One of the ways I think that people know it’s harmful is when I treat sex addicts. At some point in the treatment I will say to them, Would you want your wife to be a prostitute? You want your daughter to be a stripper? You want your sister to be a porn model? A hundred percent of them say no.

They know it’s damaging. They just don’t want the women they love to be damaged. They want other people’s wives, other people’s daughters, other people’s sisters to engage in those activities. It’s kind of a sexual entitlement with a narcissistic twist to it. I want this pleasure but I don’t want my wife, my sister, my daughter to be damaged.

There’s also research done on the damage done by pornography. There are hundreds of studies that look at hundreds of variables. We see damage in terms of their attitude. They become more callous. They become more judging of women.

2. What does the process look like of people becoming addicted to sexually explicit images?

It does take time, and it depends on when you break into the cycle as to seeing what’s actually happening with them. Regrettably, children are now the ones that are exposed to pornography, because of the Internet. The progress of this problem starts very early. Some studies say that children as young as 7 are being exposed. When you start at 7, by the time you’re 20, 30, you’ve got a couple of decades of exposure to this material. So, you see it building up in the message that is both hostile to women and says that sex is a non-intimate, recreational activity that’s degrading, exploiting. And, that message, hostility to women, mixed with the idea that sex is adversarial and casual and recreational, those are the two factors that ultimately lead to the sexual violence that we’re seeing.

If you have used the material to the point where you are now addicted to it, you absolutely will be living a double life. Part of the addictive process is not just denial that there is a problem. The addict is clearly going to have to lie and hide what he is doing. This kind of behavior starts to take over your life more and more. (You) don’t want to go to social activities because it takes you away from Internet porn.

The hidden life, the day man and the night man, get disassociated from each other. It starts to control you rather than you controlling it. Then you start to see all of these problems come up: Changes in attitude, changes in escalating behavior. These men are more likely to go to prostitutes, to engage in risky sexual behavior.

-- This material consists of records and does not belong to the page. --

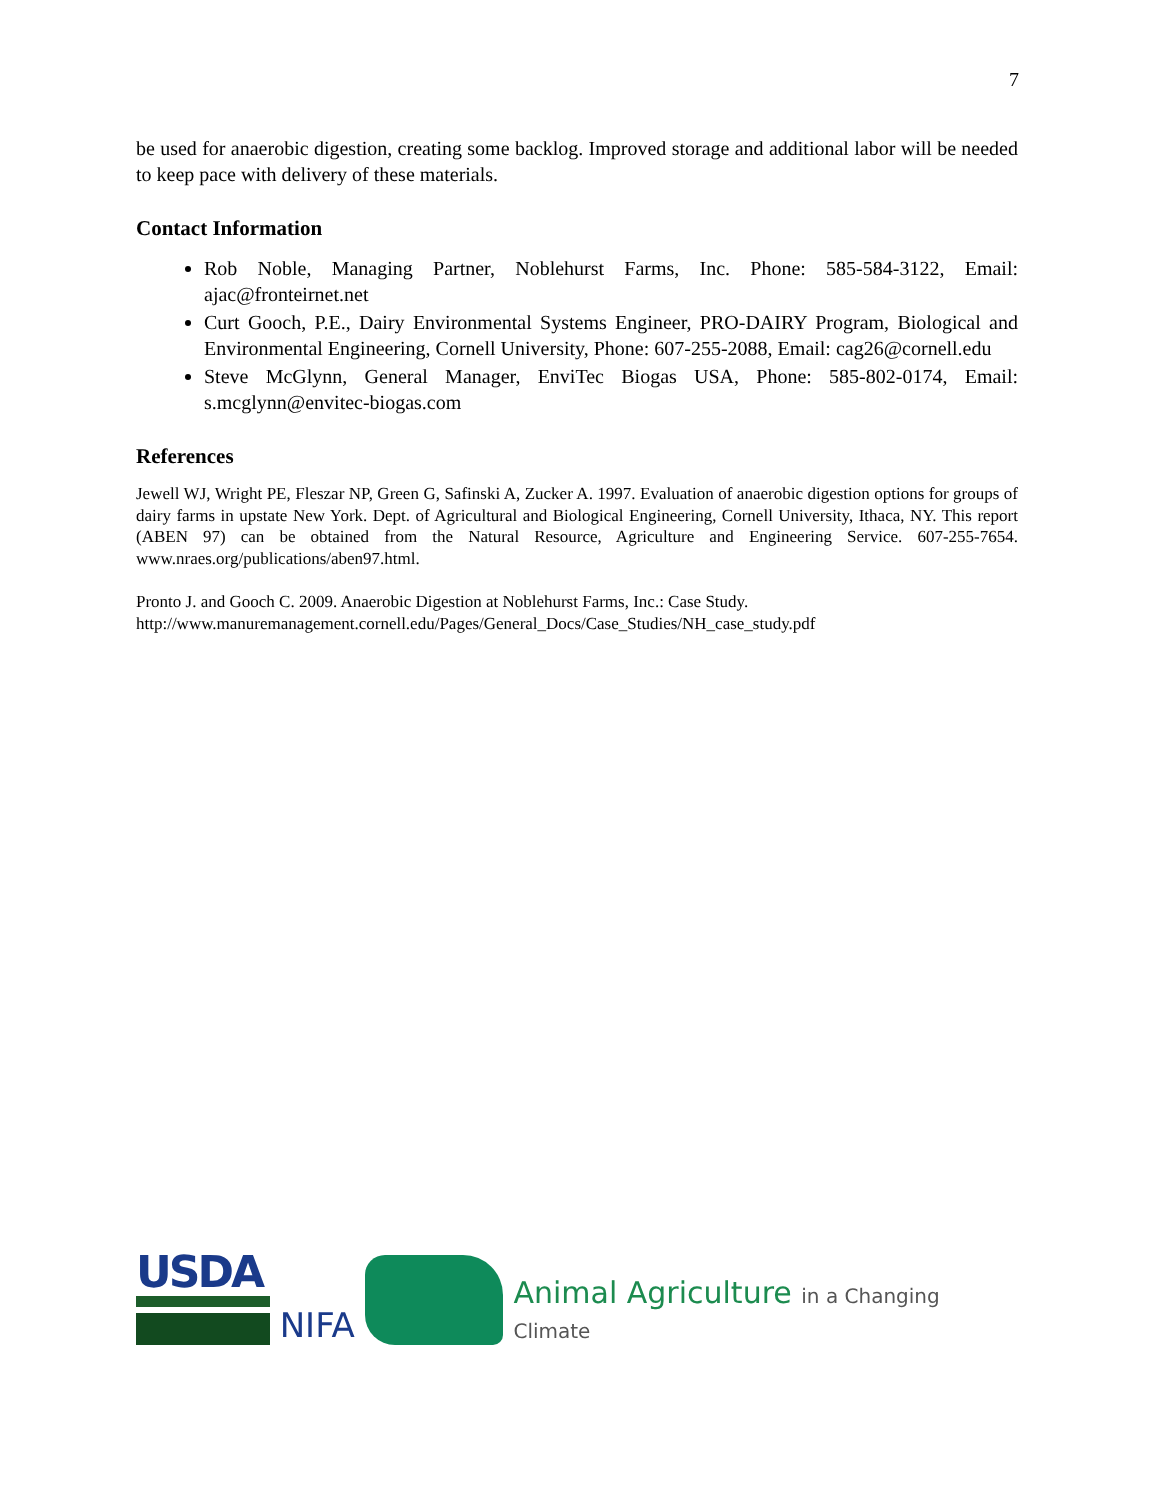7
be used for anaerobic digestion, creating some backlog. Improved storage and additional labor will be needed to keep pace with delivery of these materials.
Contact Information
Rob Noble, Managing Partner, Noblehurst Farms, Inc. Phone: 585-584-3122, Email: ajac@fronteirnet.net
Curt Gooch, P.E., Dairy Environmental Systems Engineer, PRO-DAIRY Program, Biological and Environmental Engineering, Cornell University, Phone: 607-255-2088, Email: cag26@cornell.edu
Steve McGlynn, General Manager, EnviTec Biogas USA, Phone: 585-802-0174, Email: s.mcglynn@envitec-biogas.com
References
Jewell WJ, Wright PE, Fleszar NP, Green G, Safinski A, Zucker A. 1997. Evaluation of anaerobic digestion options for groups of dairy farms in upstate New York. Dept. of Agricultural and Biological Engineering, Cornell University, Ithaca, NY. This report (ABEN 97) can be obtained from the Natural Resource, Agriculture and Engineering Service. 607-255-7654. www.nraes.org/publications/aben97.html.
Pronto J. and Gooch C. 2009. Anaerobic Digestion at Noblehurst Farms, Inc.: Case Study.
http://www.manuremanagement.cornell.edu/Pages/General_Docs/Case_Studies/NH_case_study.pdf
USDA
NIFA
Animal Agriculture in a Changing Climate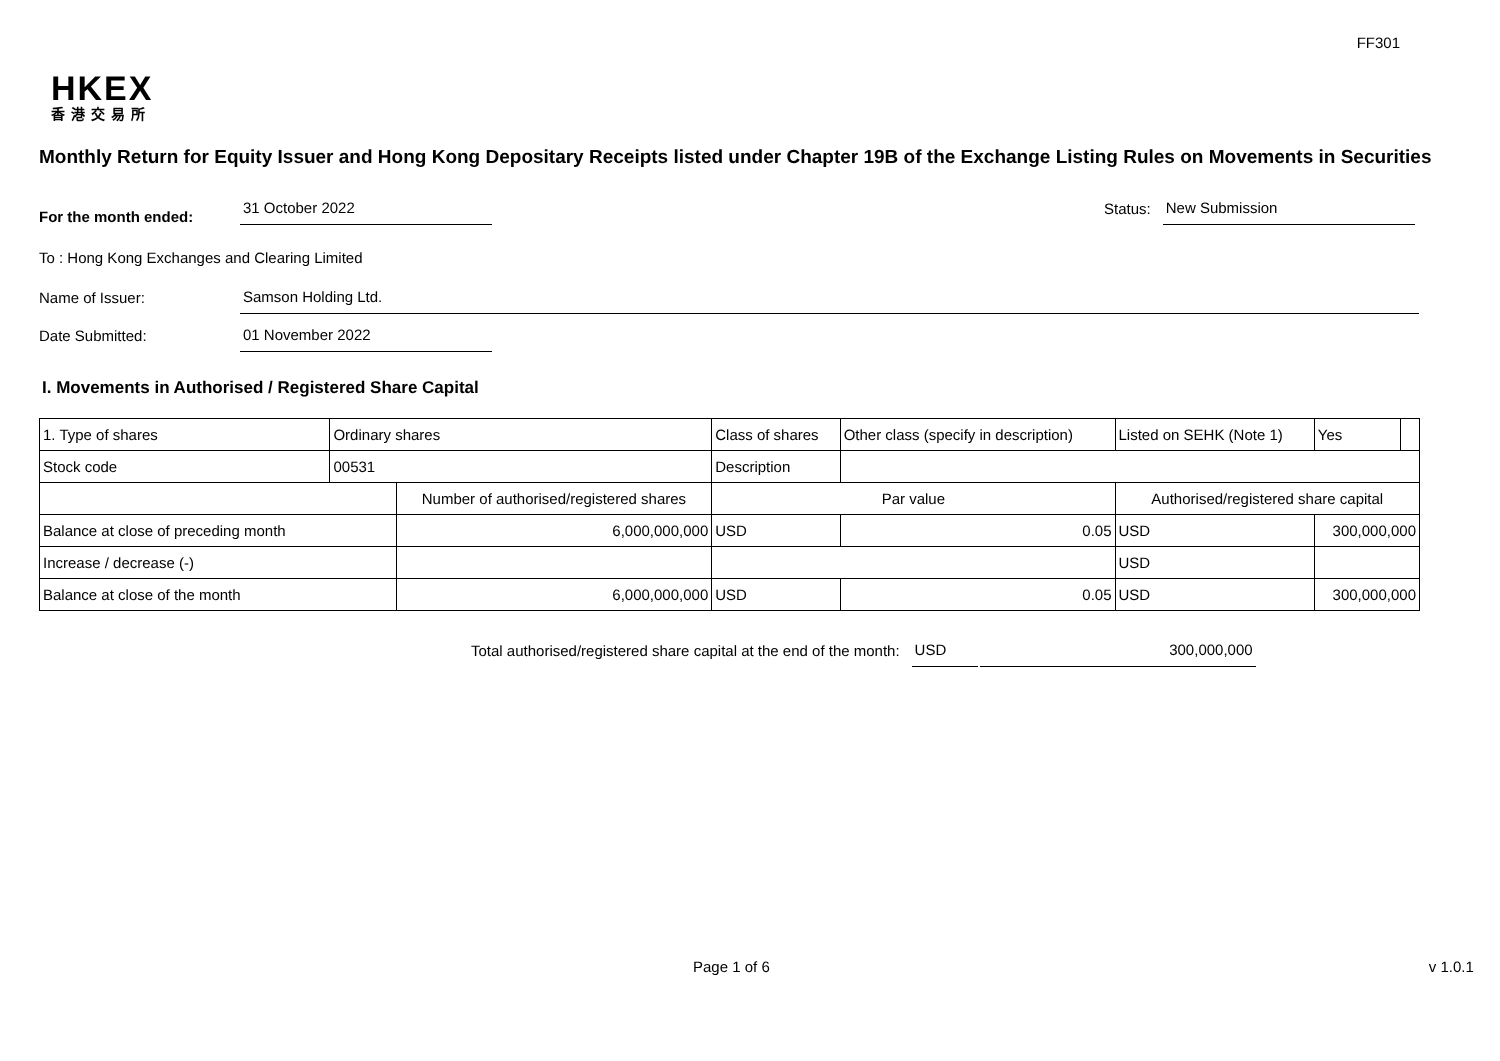FF301
HKEX
香港交易所
Monthly Return for Equity Issuer and Hong Kong Depositary Receipts listed under Chapter 19B of the Exchange Listing Rules on Movements in Securities
For the month ended:
31 October 2022
Status:
New Submission
To : Hong Kong Exchanges and Clearing Limited
Name of Issuer:
Samson Holding Ltd.
Date Submitted:
01 November 2022
I. Movements in Authorised / Registered Share Capital
| 1. Type of shares | Ordinary shares | | Class of shares | | Other class (specify in description) | Listed on SEHK (Note 1) | | Yes | |
| Stock code | 00531 | | Description | | | | | | |
| | | Number of authorised/registered shares | | Par value | | Authorised/registered share capital | | | |
| Balance at close of preceding month | | 6,000,000,000 | | USD | 0.05 | USD | 300,000,000 | | |
| Increase / decrease (-) | | | | | | USD | | | |
| Balance at close of the month | | 6,000,000,000 | | USD | 0.05 | USD | 300,000,000 | | |
Total authorised/registered share capital at the end of the month:
USD
300,000,000
Page 1 of 6 v 1.0.1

3. How does it affect women?

Women have talked to me in therapy sessions when their husbands are using pornography. They (the couple) have been to a therapist who suggested that they use pornography. The therapist said, This will spice up your sex life. They’ll (women) tell me initially it did spice up our sex life. We did start having more sex and it was more intense, but over time it decreased our emotional intimacy.

4. How has the Internet worsened the problem?

Pornography used to be something that you had to go to the edge of town: (A) sleazy place, slink in public and go to the porn shop and get it. Now you don’t have to slink anywhere. We have a pornography pipeline into our house available 24-7 so that we don’t even have to go anywhere. It’s available instantly. Much of it is free, so that makes a dramatic change. It’s also anonymous. We don’t have to worry that somebody’s going see us in the porn shop.

5. Is there hope for people dealing with this problem?

There is good treatment. It’s long and involved treatment, and it means a commitment by the addict and a support system in which they look at and acknowledge their behavior – how they’ve broken their own promises and violated their own values. Commit yourself to be psychologically healthy, spiritually healthy and then engage in the process of relearning a healthy sex life; relearning a self-esteem that’s not based on the sexual behaviors that you’re engaged in.

It means backtracking and getting truly clean and sober from the material that you’re using. It’s not a problem that we’re going to solve just with therapists. We’ve got to have society come together and say, This material is toxic to all of us. We need journalists, lawyers, educators, everybody to work together to solve this problem, because we won’t therapize our way out of this. We won’t fix this by just dealing with the victims who have been victimized by this. The whole society has been victimized by this.